И Джесси оставила все как есть, благодарная за то, что индианка присматривает за домом. У самой Джесси на это не было времени. Дом содержался безупречно, постель Джесси всегда готова к ее возвращению, одежда постирана и повешена в шкаф, а на кухне всегда ее ждала горячая еда.

Одевшись, Джесси пошла в конюшню, кляня себя за то, что встала так поздно. Она услышала голос Рэчел, доносившийся с крыльца, но, когда заговорил Чейз Саммерз, остановилась. Наконец-то он сердится на кого-то еще, кроме нее.

— Рэчел, я не женюсь на твоем испорченном ребенке, даже если ты мне за это заплатишь! И откуда только, черт побери, в твоей голове возникла такая нелепая идея?

Джесси застыла.

— Ты сам сказал, что мне следует найти ей мужа, если я хочу быть за нее спокойной, — ответила Рэчел.

— Но я тогда разозлился, и это несерьезно. Она еще ребенок. Ей нужен отец, а не муж.

— У нее был отец. И что хорошего? Ты прекрасно знаешь, она вполне взрослая, чтобы выйти замуж.

— Возраст здесь ни при чем. Она ведет себя как ребенок. Забудь про это, Рэчел. Найди кого-нибудь другого, кто согласится взвалить на себя эту обузу.

— Но, может, ты все же подумаешь об этом? — В голосе Рэчел почувствовались просительные нотки. — Ты много лет странствовал, Чейз, а здесь ты можешь наконец-то осесть, ранчо в хорошем состоянии.

— С долгами, — напомнил он ей.

— Я заплачу все долги, — поторопилась произнести Рэчел. — А ей не обязательно знать об этом.

— Послушай, что ты говоришь, Рэчел!
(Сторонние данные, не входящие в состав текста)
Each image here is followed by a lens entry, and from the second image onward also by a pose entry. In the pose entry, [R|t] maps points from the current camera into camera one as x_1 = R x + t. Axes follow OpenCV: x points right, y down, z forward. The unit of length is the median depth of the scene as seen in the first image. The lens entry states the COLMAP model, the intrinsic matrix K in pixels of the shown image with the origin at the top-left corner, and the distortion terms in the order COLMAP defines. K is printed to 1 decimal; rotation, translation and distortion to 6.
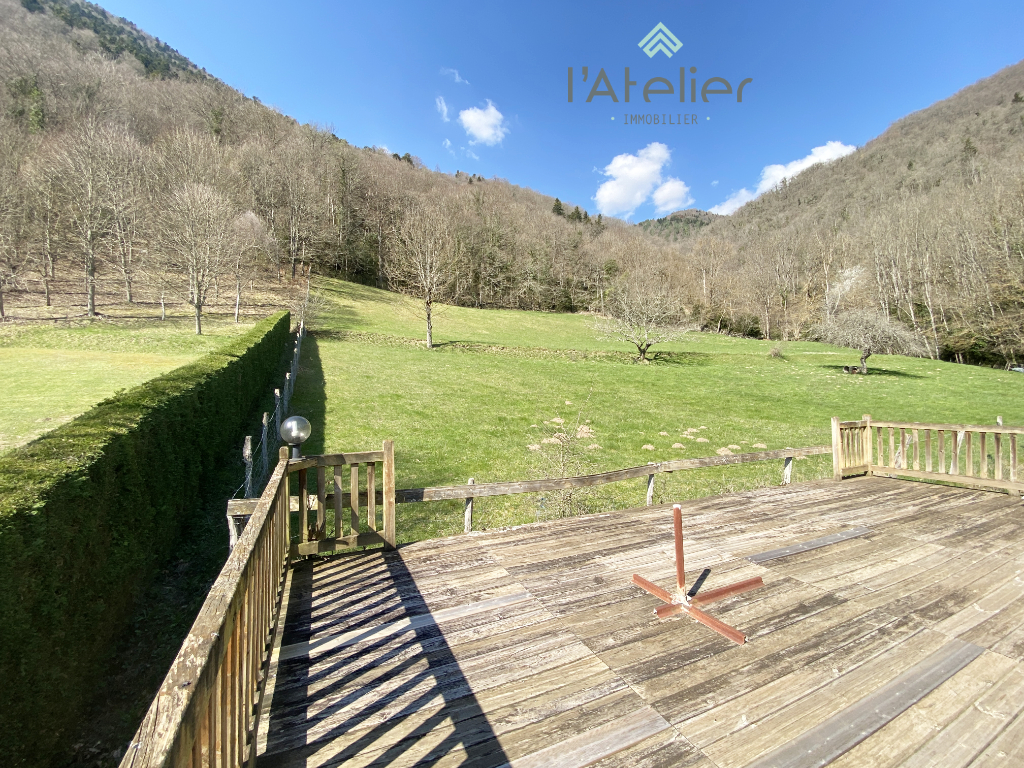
lens RADIAL K [[418.2, 0, 508.0], [0, 418.2, 386.0], [0, 0, 1]] dist [0.002711, -0.012552]
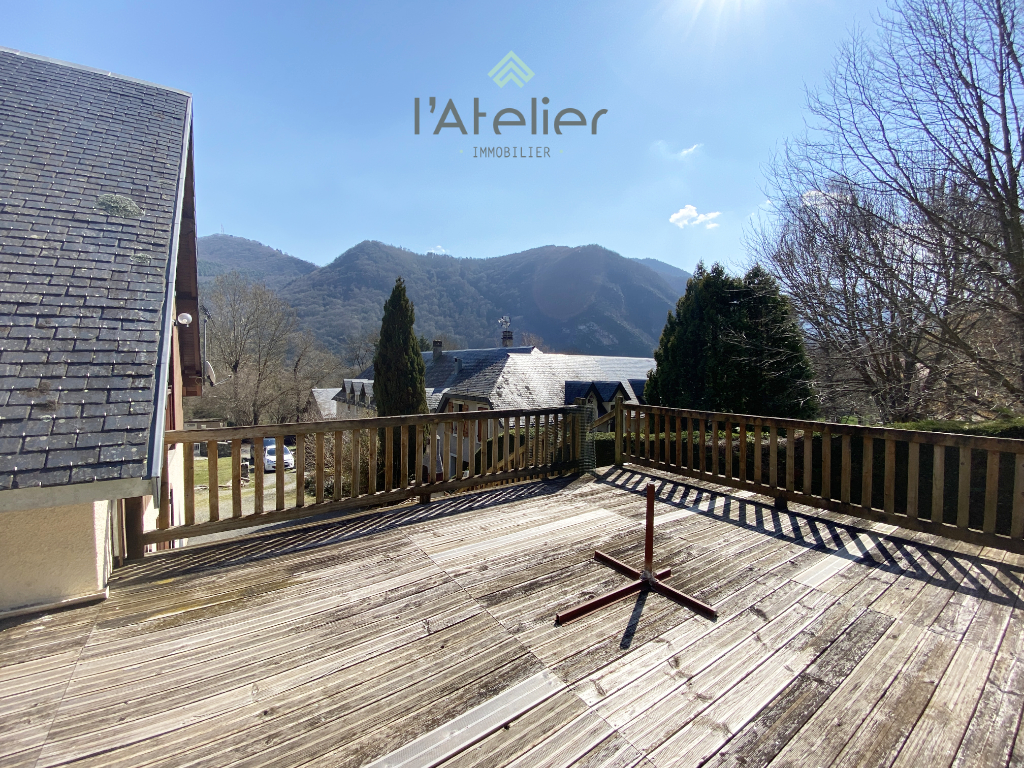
lens RADIAL K [[412.6, 0, 512.0], [0, 412.6, 384.0], [0, 0, 1]] dist [0.023700, -0.022359]
pose [[-0.982397, 0.013884, -0.186289, 0.395877], [0.009321, 0.999635, 0.025351, 0.012749], [0.186573, 0.023169, -0.982168, 0.823943]]
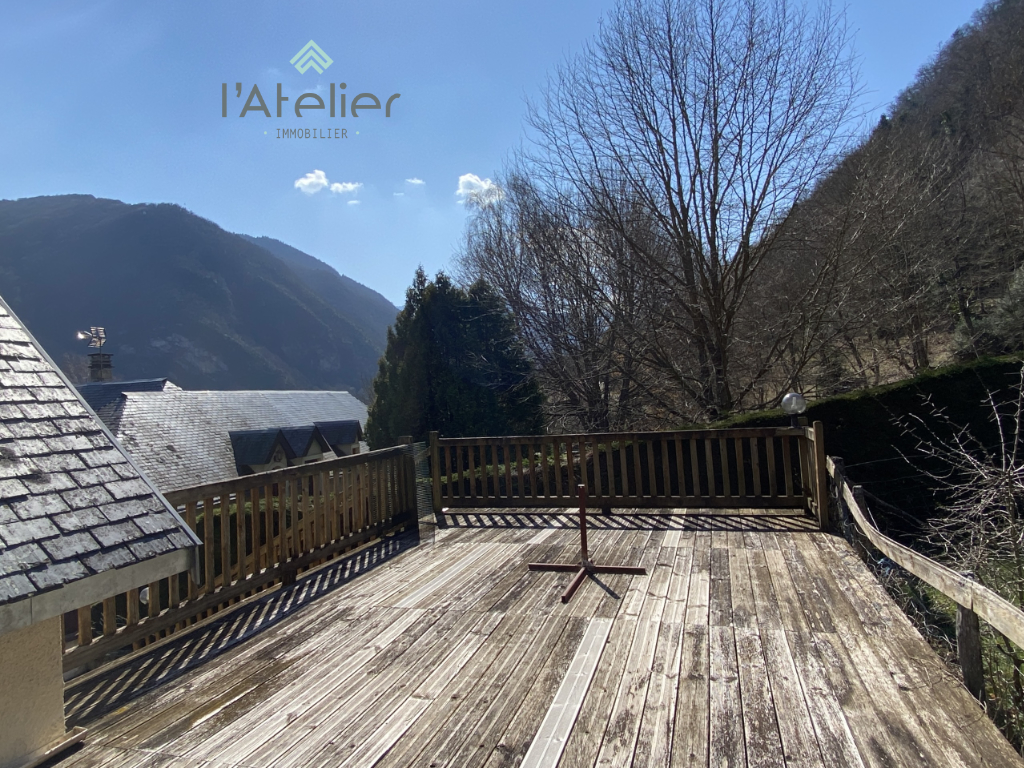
lens RADIAL K [[633.6, 0, 512.0], [0, 633.6, 384.0], [0, 0, 1]] dist [0.111085, -0.123944]
pose [[-0.661247, 0.035105, -0.749346, 0.817812], [0.078838, 0.996625, -0.022879, 0.012751], [0.746014, -0.074205, -0.661783, 0.901982]]
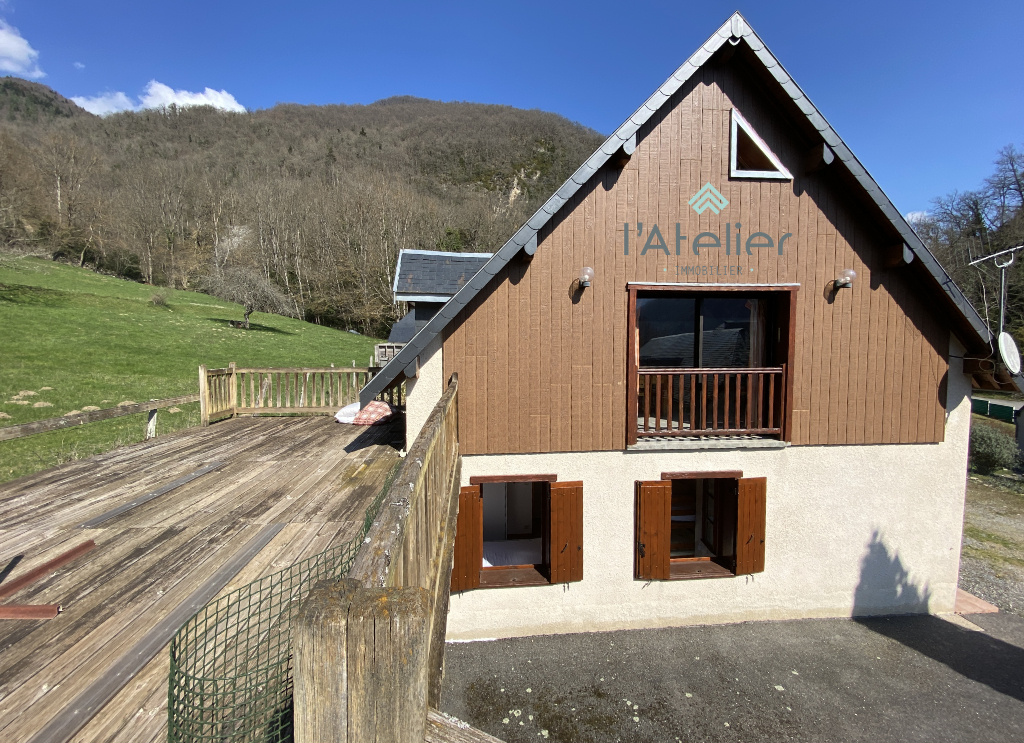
lens RADIAL K [[435.6, 0, 512.0], [0, 435.6, 371.5], [0, 0, 1]] dist [0.018910, -0.019618]
pose [[0.325333, -0.040981, 0.944711, 0.017412], [-0.026631, 0.998267, 0.052476, 0.013407], [-0.945224, -0.042231, 0.323678, -0.063992]]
Надеюсь, ты никому больше не сделаешь такого предложения. Другой, может быть, и заглотнул бы такой крючок. Но не я! Так ты девочке не поможешь!

— Тогда, ради Бога, скажи, что мне делать? — Рэчел заплакала. — Я больше не могу выносить это. Я не привыкла жить во вражде, тем более — с собственной дочерью. Это невыносимо. Она не хочет меня видеть, она уходит, когда я пытаюсь заговорить, она была бы счастлива, если бы я исчезла отсюда! Но как я оставлю ее одну? Я просто не могу этого сделать. Кто-то нужен, чтобы присмотреть за ней.
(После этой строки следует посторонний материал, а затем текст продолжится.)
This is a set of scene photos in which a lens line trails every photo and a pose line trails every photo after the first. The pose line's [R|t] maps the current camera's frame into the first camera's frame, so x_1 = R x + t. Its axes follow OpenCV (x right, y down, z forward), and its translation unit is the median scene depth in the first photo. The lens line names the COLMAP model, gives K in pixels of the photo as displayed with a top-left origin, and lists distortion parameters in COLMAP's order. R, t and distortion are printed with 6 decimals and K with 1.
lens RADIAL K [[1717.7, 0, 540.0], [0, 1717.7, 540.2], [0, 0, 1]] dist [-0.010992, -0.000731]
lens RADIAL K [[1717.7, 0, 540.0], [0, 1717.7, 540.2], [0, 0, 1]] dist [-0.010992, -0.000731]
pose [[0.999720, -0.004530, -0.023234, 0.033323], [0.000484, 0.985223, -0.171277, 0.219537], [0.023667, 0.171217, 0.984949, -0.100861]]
— Не принимай все так близко к сердцу, — принялся успокаивать ее Чейз. — Может быть, ты найдешь кого-то, кому заплатишь за опеку, и тебе не придется самой этим заниматься?

— Но кому я могу ее доверить? И кто возьмется? — Вдруг она расцвела:

— Я могу доверить ее только тебе, Чейз! Может быть, ты…

— Нет, только не я! Я не справлюсь, Рэчел. Всякий раз я выхожу из себя, когда говорю с этой девчонкой. И я бы давно свернул ей шею, будь она в моей власти.

Джесси, ужаснувшись и почувствовав себя оскорбленной как никогда раньше, побежала. Боль возникла в груди, перехватила горло — боль от жалости к себе и презрение, боль от ясно данного отказа. Ей захотелось плакать. Но она не будет из-за них плакать, сказала себе Джесси. Не будет, и все!

Слезы застилали глаза, когда она вошла в конюшню, и она едва не разрыдалась, но вдруг услышала детский голос:

— Что случилось, Джесси? Ей было невыносимо, что хоть кто-то узнает о ее слабости, и уж тем более сын Рэчел.